Quebec, Canada - Gurbaj Singh Multani was horsing around in the yard of his Montreal elementary school in late 2001, when a ceremonial dagger, a kirpan, his Sikh religion requires him to wear dropped out.
Worried for the safety of their children, hundreds of parents quickly put pressure on the school board to invoke a zero-tolerance policy toward weapons. Unwilling to submit, the Multani family responded by moving the 12-year-old to a private school and suing the school board.
"We cannot give up our religion," the boy's father, Balvir Singh Multani, said in an interview.

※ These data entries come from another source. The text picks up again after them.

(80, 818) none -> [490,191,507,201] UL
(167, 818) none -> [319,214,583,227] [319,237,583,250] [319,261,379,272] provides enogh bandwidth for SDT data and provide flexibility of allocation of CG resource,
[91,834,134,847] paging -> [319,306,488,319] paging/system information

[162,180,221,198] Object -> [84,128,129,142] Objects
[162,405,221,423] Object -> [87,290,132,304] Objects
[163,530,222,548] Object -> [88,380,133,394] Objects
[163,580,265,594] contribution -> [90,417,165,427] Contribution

Two sensitive issues that were raised by the incident -- religion and the safety of schoolchildren -- collide today in the Supreme Court of Canada when the Multani case is heard.
It has reignited a controversy that had been dormant since the 1990s, when school boards in cities such as Toronto and Vancouver compromised with Sikhs. In return for being allowed to wear the kirpan, a blunt metal object shaped like a dagger, it was agreed that Sikh children would carefully bind and conceal them.

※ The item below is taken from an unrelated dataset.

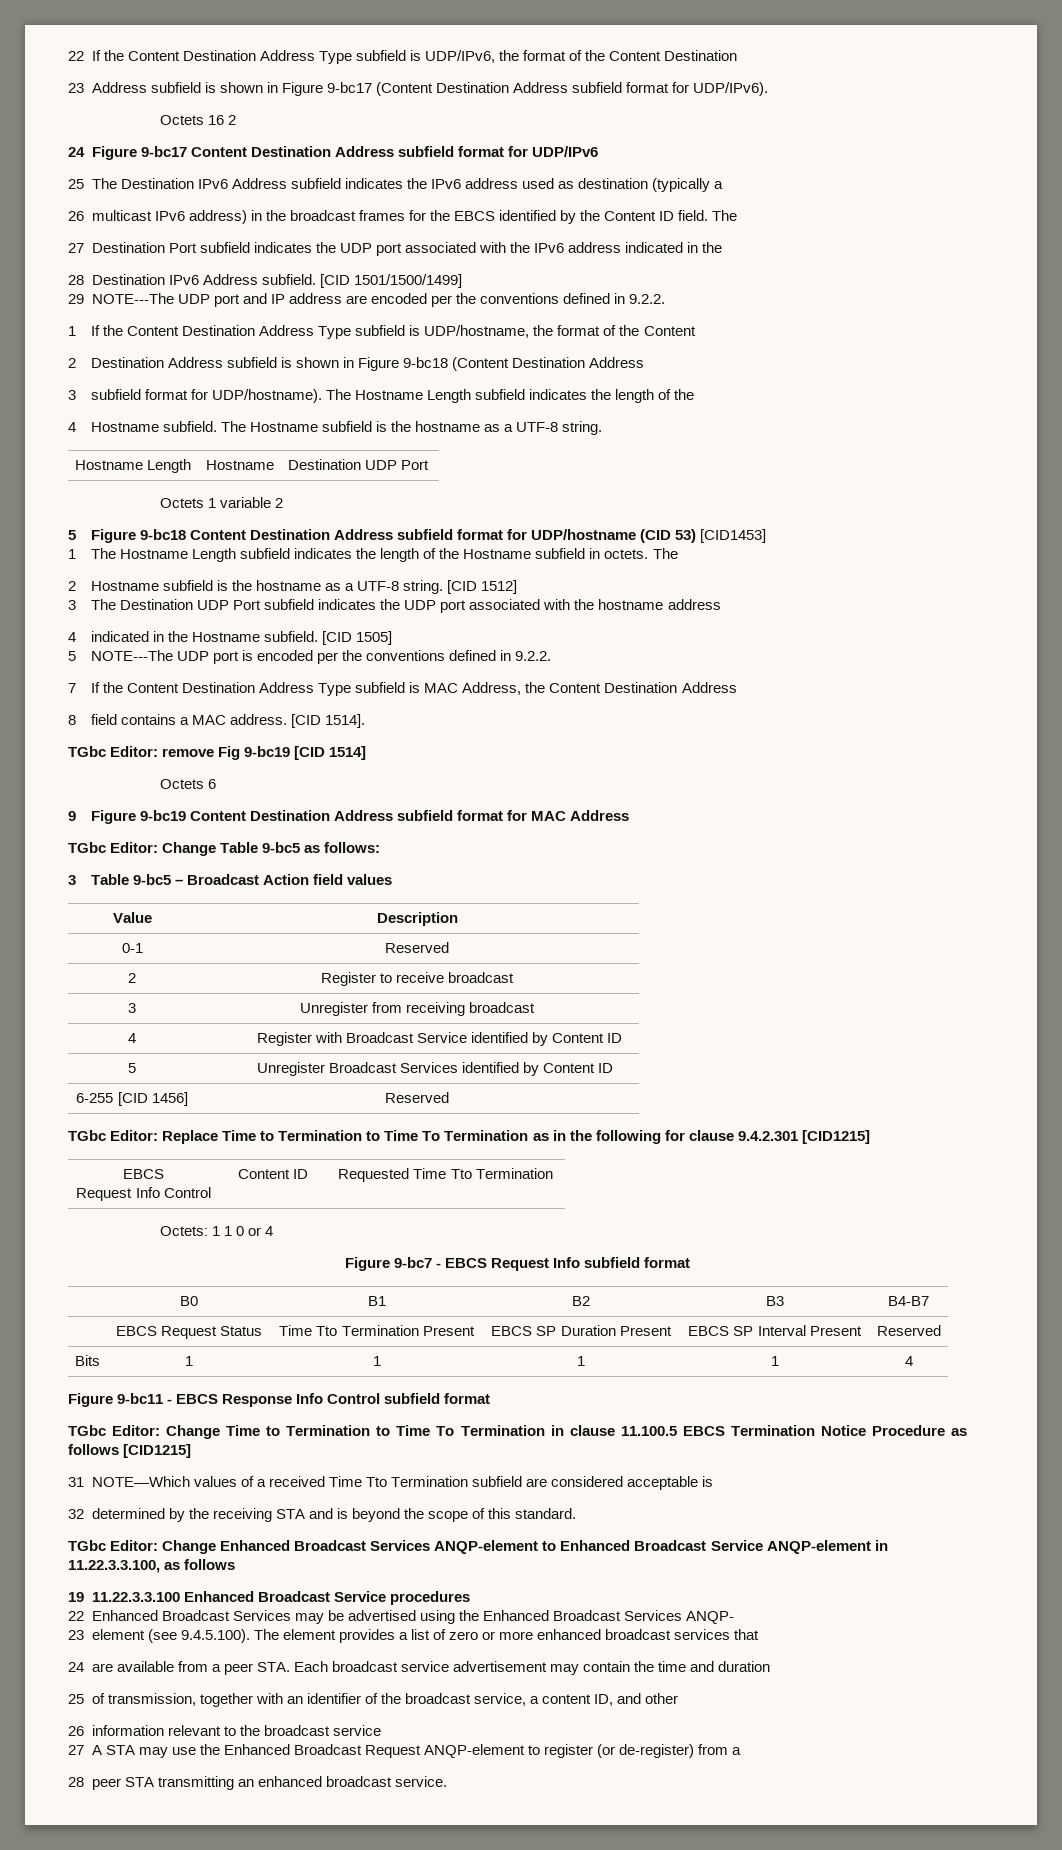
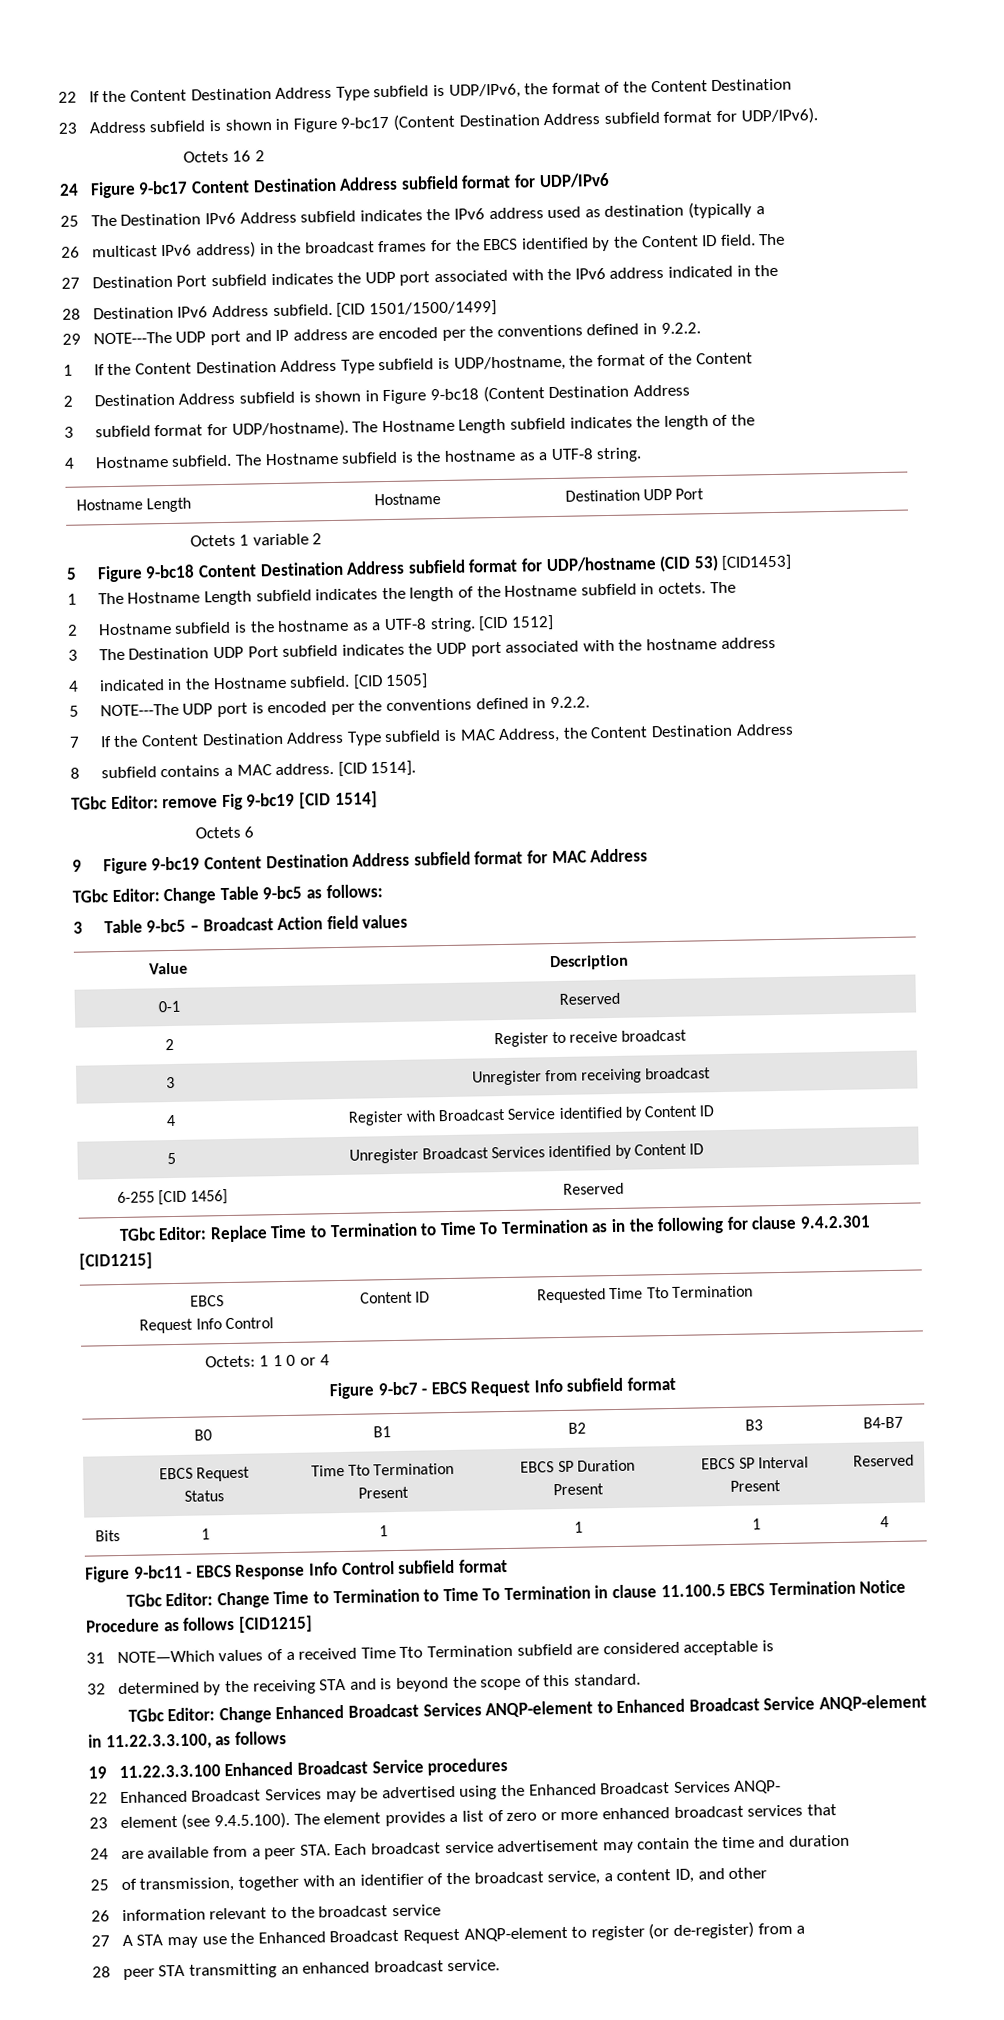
[90,714,117,725] field -> [100,766,157,779] subfield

However, the compromises meant that the Supreme Court never heard a kirpan case. With the Multani case thus set to become the first national precedent, an adverse decision for the Multani family could prompt thousands of baptized Khalsa Sikhs to withdraw their children from public schools, en masse.
Fearful of just such a result, the Ontario Human Rights Commission has filed legal arguments in the case, warning the court that by siding with the Commission Scolaire Marguerite-Bourgeoys it "would change the nature and scope of human rights protection in Ontario, and negatively affect the most vulnerable in society."
A Canadian Civil Liberties Association brief agrees, stating: "The 'zero tolerance' policy makes no attempt to accommodate religious freedom or even to balance the competing rights and interests at stake."
The Quebec government has also weighed in, supporting the Montreal school board. It argues in a Supreme Court brief that violent incidents in schools have become so common that it is foolish to take risks with any potential weapon.
But a lawyer for the Multani family, Julius Grey, argues that if kirpans are seen as unacceptably dangerous, then so are pens, geometry compasses, automobiles and ceremonial maces.
"A central point I will be making involves the danger of taking security too far," Mr. Grey said in an interview.
"How far can you restrain religious freedom?"
The Multanis won their case at trial, but the Quebec Court of Appeal ruled 3-0 to uphold the authority of the school board.